DATA TO EXAMINE -
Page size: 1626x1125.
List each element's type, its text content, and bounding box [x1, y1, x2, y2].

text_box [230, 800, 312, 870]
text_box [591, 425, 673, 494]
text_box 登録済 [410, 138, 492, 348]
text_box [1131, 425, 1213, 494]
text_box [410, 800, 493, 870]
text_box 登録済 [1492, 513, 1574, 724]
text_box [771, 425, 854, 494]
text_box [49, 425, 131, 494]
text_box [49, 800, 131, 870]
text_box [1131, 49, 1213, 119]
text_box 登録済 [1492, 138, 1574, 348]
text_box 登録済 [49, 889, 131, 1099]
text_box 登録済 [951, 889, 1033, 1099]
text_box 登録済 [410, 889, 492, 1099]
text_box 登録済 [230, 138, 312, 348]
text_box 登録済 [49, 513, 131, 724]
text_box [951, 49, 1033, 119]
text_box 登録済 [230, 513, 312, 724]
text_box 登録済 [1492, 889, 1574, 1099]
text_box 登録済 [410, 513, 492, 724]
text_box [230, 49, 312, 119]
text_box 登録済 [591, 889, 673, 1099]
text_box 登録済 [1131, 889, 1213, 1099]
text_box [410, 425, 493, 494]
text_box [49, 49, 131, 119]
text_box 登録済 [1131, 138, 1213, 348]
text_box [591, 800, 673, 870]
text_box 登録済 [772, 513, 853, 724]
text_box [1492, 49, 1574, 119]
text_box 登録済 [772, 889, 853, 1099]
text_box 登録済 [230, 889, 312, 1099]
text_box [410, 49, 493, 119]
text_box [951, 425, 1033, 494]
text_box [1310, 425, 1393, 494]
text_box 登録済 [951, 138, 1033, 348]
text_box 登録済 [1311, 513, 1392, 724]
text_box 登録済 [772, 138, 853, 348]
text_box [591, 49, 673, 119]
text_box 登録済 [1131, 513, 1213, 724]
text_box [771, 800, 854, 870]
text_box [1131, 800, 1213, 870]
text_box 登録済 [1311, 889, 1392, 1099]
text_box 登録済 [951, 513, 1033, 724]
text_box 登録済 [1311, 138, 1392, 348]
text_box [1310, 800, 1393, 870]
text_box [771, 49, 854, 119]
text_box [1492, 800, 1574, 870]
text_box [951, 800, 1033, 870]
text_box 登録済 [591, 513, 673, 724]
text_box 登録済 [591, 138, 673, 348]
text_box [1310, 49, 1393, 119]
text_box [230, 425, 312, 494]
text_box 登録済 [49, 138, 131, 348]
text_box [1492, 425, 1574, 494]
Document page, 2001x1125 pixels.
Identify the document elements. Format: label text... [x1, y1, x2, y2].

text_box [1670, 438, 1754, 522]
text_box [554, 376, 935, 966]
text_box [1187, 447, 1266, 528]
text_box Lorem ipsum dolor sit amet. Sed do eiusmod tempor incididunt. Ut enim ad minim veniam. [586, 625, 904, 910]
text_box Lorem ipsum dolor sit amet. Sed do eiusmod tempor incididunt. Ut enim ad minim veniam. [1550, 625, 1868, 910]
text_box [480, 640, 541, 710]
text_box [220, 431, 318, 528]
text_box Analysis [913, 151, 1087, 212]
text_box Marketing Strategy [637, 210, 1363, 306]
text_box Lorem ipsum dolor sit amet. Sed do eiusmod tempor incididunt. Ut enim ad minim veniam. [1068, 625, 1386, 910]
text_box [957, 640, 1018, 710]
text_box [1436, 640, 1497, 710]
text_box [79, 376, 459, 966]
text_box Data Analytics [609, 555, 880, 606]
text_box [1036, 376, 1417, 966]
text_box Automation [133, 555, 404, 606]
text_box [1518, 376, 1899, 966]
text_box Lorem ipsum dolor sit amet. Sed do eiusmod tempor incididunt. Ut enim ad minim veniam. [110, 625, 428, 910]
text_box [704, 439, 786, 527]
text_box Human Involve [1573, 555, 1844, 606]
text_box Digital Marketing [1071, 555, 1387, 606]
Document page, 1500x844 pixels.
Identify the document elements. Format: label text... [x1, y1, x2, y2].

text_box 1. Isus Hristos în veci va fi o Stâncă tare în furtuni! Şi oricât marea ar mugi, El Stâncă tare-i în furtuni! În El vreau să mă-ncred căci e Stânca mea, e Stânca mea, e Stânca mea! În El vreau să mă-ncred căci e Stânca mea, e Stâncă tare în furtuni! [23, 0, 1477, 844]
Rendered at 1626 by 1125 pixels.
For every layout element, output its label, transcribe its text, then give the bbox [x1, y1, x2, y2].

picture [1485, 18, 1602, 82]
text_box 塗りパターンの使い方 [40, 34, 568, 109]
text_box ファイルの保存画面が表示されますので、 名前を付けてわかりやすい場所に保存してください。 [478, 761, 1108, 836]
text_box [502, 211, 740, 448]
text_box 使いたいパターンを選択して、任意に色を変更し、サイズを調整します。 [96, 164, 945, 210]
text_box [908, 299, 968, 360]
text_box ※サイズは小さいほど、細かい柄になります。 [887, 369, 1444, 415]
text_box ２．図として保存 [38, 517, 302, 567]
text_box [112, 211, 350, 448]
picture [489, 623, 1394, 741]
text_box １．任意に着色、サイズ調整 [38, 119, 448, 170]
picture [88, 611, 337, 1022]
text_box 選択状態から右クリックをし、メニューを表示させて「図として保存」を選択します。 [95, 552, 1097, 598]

AIM OF THE TASK - Tell how many lines in the data include the string "pixels". Reply with the number and no other text.

RESPONSE BELOW - 3